START Extracted records
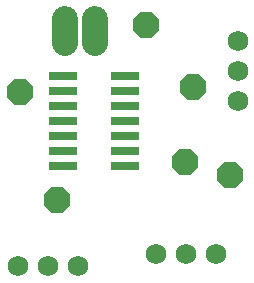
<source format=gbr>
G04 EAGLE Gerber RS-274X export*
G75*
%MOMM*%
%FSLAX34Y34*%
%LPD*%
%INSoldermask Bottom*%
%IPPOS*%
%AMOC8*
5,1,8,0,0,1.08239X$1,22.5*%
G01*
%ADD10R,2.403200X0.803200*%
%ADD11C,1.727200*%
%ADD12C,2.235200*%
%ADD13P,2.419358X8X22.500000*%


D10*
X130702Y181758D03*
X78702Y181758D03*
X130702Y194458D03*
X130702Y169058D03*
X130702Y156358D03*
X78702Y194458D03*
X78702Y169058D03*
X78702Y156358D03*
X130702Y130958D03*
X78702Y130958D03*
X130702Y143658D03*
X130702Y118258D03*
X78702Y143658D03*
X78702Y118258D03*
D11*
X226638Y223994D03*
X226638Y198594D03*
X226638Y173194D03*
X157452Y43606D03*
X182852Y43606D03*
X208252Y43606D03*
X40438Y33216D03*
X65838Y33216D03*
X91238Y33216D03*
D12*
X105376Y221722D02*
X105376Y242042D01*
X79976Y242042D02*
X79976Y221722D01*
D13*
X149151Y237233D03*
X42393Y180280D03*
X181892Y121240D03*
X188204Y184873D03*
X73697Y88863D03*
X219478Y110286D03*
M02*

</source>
END Extracted records
• Job item: Restate each of the entries above word for word and skip every image.

• Exercise response:
<source format=gbr>
G04 EAGLE Gerber RS-274X export*
G75*
%MOMM*%
%FSLAX34Y34*%
%LPD*%
%INSoldermask Bottom*%
%IPPOS*%
%AMOC8*
5,1,8,0,0,1.08239X$1,22.5*%
G01*
%ADD10R,2.403200X0.803200*%
%ADD11C,1.727200*%
%ADD12C,2.235200*%
%ADD13P,2.419358X8X22.500000*%


D10*
X130702Y181758D03*
X78702Y181758D03*
X130702Y194458D03*
X130702Y169058D03*
X130702Y156358D03*
X78702Y194458D03*
X78702Y169058D03*
X78702Y156358D03*
X130702Y130958D03*
X78702Y130958D03*
X130702Y143658D03*
X130702Y118258D03*
X78702Y143658D03*
X78702Y118258D03*
D11*
X226638Y223994D03*
X226638Y198594D03*
X226638Y173194D03*
X157452Y43606D03*
X182852Y43606D03*
X208252Y43606D03*
X40438Y33216D03*
X65838Y33216D03*
X91238Y33216D03*
D12*
X105376Y221722D02*
X105376Y242042D01*
X79976Y242042D02*
X79976Y221722D01*
D13*
X149151Y237233D03*
X42393Y180280D03*
X181892Y121240D03*
X188204Y184873D03*
X73697Y88863D03*
X219478Y110286D03*
M02*

</source>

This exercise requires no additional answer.